Start of Excerpt provided
There's a version of the cybersecurity conversation that's all complexity — nation-state actors, zero-day exploits, AI-generated deepfakes. That version is real and getting more interesting by the day. It's also not how most small business breaches actually happen.
When we look at the incidents we've responded to — and at the broader research from Verizon, IBM, and CISA — the picture is much simpler and much more frustrating: the same three entry points, over and over again. The reason they keep working isn't that businesses are careless. It's that these three things are easy to overlook and consequential when missed.
Entry Point 1: Compromised Credentials
The most common way attackers get in is with a username and password that was either phished, purchased off the dark web, or guessed. Not cracked — guessed. Or credential-stuffed, meaning an attacker took a list of billions of email/password pairs from previous breaches and tried them against your systems until one worked.
End of Excerpt provided
Start of Dataset records
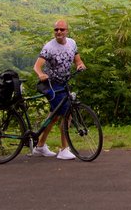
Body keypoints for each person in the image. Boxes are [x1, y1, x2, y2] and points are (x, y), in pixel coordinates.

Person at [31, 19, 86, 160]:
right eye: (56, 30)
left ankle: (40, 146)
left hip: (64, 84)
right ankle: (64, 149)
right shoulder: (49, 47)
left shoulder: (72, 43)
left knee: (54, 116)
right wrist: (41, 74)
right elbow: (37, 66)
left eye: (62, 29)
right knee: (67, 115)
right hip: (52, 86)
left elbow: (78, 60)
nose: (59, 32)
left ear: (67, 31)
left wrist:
End of Dataset records
_Apply what you read_.
**a.** Decide whether each statement agrees with the text on small business breaches, answering yes or no and quoting the deciding words: (i) Zero-day exploits are given as the way most small business breaches happen. (ii) The three entry points keep working because businesses are careless. (iii) Credential stuffing means trying email/password pairs from earlier breaches against a system until one works.
**b.** Pick up the text on small business breaches after its last sentence and continue it.
The records are separate material with no connection to the text on small business breaches.

_Expected results_.
**a.**
(i) No: "It's also not how most small business breaches actually happen."
(ii) No: "The reason they keep working isn't that businesses are careless."
(iii) Yes: "an attacker took a list of billions of email/password pairs from previous breaches and tried them against your systems until one worked."

**b.**
This works so reliably because most people reuse passwords. If your employee used the same password for their personal Netflix account as for their work email, and Netflix had a breach three years ago, that credential may be sitting on a criminal marketplace right now. It almost certainly is — the average business email address appears in multiple past breach databases.
The fix is two things working together. First, a password manager that generates and stores unique passwords for every account, so reuse stops. Second, multi-factor authentication so that even a correct password isn't enough to log in without the second factor. MFA alone blocks over 99% of automated account-takeover attacks according to Microsoft's own telemetry.[1]
Neither of these requires buying new infrastructure. Microsoft 365 has MFA built in. It just needs to be turned on and enforced.
Entry Point 2: Phishing
Phishing is the category that covers everything from "Nigerian prince" emails to sophisticated business email compromise targeting your CFO. The spectrum is wide. What makes it consistent as an entry point is that it exploits humans rather than systems — and humans are harder to patch than software.
The modern phishing email doesn't look like the obvious ones anymore. It looks like a DocuSign request from someone you've worked with. A Microsoft login page that's pixel-perfect but hosted on a slightly wrong domain. An invoice from a vendor whose email account was compromised. The tell is almost always subtle.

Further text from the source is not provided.